The task> Output exactly the lines spanning from the line containing "Detailed Reports You Can" to the last line of the entries, inclusive.

Data supplied Start Marker

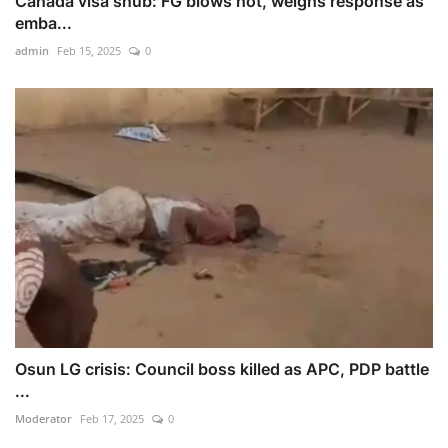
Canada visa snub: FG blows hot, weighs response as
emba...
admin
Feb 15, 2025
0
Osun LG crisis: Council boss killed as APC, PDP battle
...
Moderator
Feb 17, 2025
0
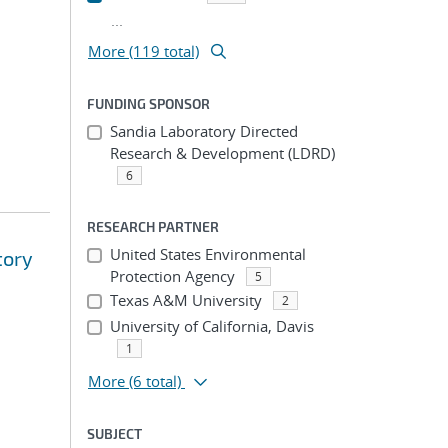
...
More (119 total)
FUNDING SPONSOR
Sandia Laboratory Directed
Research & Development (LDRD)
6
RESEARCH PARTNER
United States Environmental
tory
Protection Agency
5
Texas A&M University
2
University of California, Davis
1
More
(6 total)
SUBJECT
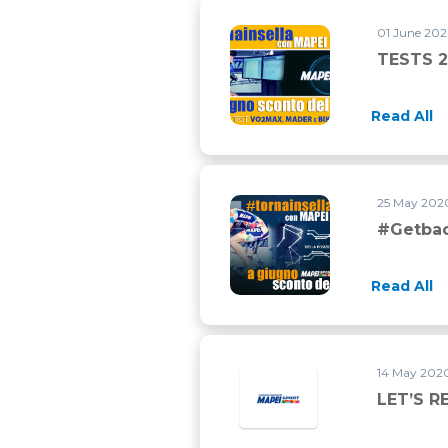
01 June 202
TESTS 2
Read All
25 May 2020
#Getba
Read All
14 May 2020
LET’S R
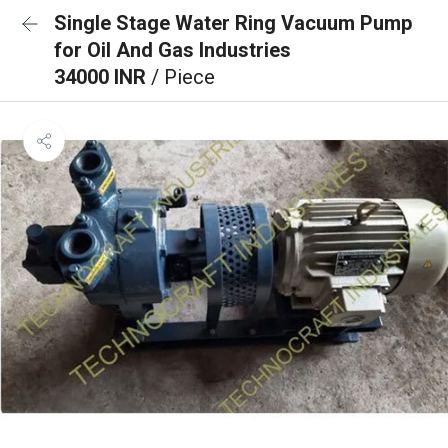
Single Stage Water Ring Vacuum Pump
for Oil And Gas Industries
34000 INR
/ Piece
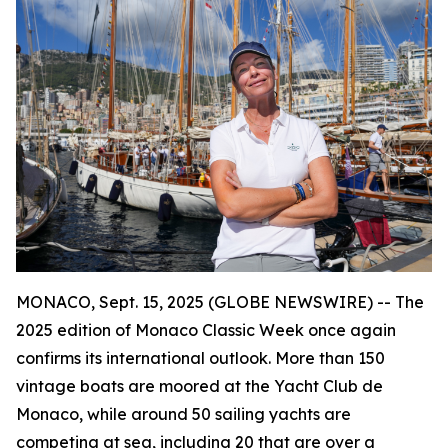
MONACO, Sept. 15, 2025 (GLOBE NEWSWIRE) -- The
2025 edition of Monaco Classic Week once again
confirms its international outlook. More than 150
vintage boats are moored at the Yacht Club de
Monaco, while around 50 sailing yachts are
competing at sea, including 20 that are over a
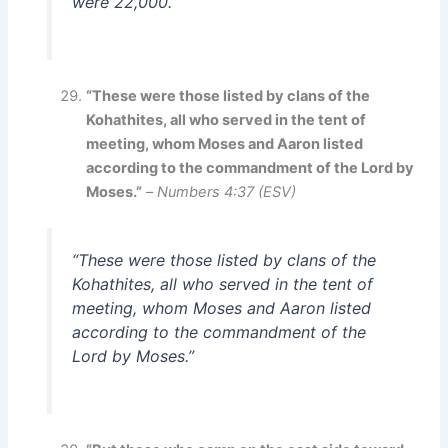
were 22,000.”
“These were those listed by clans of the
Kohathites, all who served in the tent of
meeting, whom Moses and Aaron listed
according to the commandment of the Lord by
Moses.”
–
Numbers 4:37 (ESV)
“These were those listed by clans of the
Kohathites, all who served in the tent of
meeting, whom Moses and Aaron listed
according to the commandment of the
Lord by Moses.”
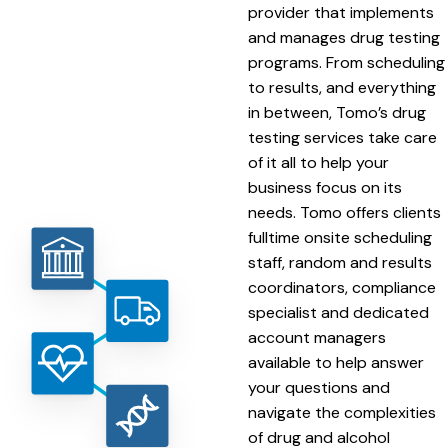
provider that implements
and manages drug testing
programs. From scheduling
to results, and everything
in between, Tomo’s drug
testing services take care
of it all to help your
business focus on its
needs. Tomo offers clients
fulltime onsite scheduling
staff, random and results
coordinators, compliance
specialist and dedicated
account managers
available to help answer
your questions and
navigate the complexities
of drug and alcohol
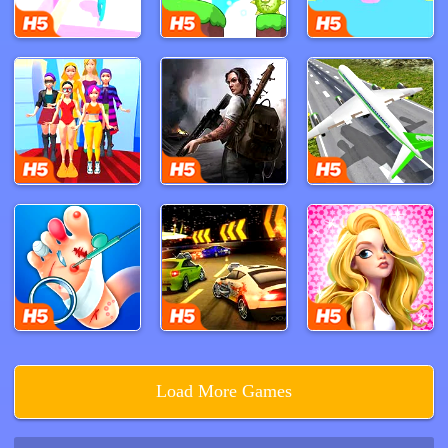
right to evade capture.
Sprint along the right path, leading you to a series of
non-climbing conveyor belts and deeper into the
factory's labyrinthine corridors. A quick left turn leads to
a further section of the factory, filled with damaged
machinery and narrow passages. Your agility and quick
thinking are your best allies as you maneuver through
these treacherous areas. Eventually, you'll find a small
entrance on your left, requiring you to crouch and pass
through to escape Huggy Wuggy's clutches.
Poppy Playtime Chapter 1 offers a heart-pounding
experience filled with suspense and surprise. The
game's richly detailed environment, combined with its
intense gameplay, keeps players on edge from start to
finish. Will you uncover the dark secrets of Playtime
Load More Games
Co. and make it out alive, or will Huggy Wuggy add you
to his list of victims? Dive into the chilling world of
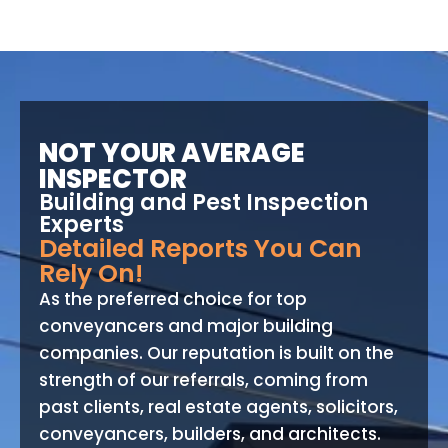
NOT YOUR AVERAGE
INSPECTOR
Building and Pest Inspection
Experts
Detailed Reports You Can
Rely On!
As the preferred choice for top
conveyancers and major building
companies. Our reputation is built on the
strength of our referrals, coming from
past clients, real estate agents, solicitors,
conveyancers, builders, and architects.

Data supplied End Marker

Written solution>
Detailed Reports You Can
Rely On!
As the preferred choice for top
conveyancers and major building
companies. Our reputation is built on the
strength of our referrals, coming from
past clients, real estate agents, solicitors,
conveyancers, builders, and architects.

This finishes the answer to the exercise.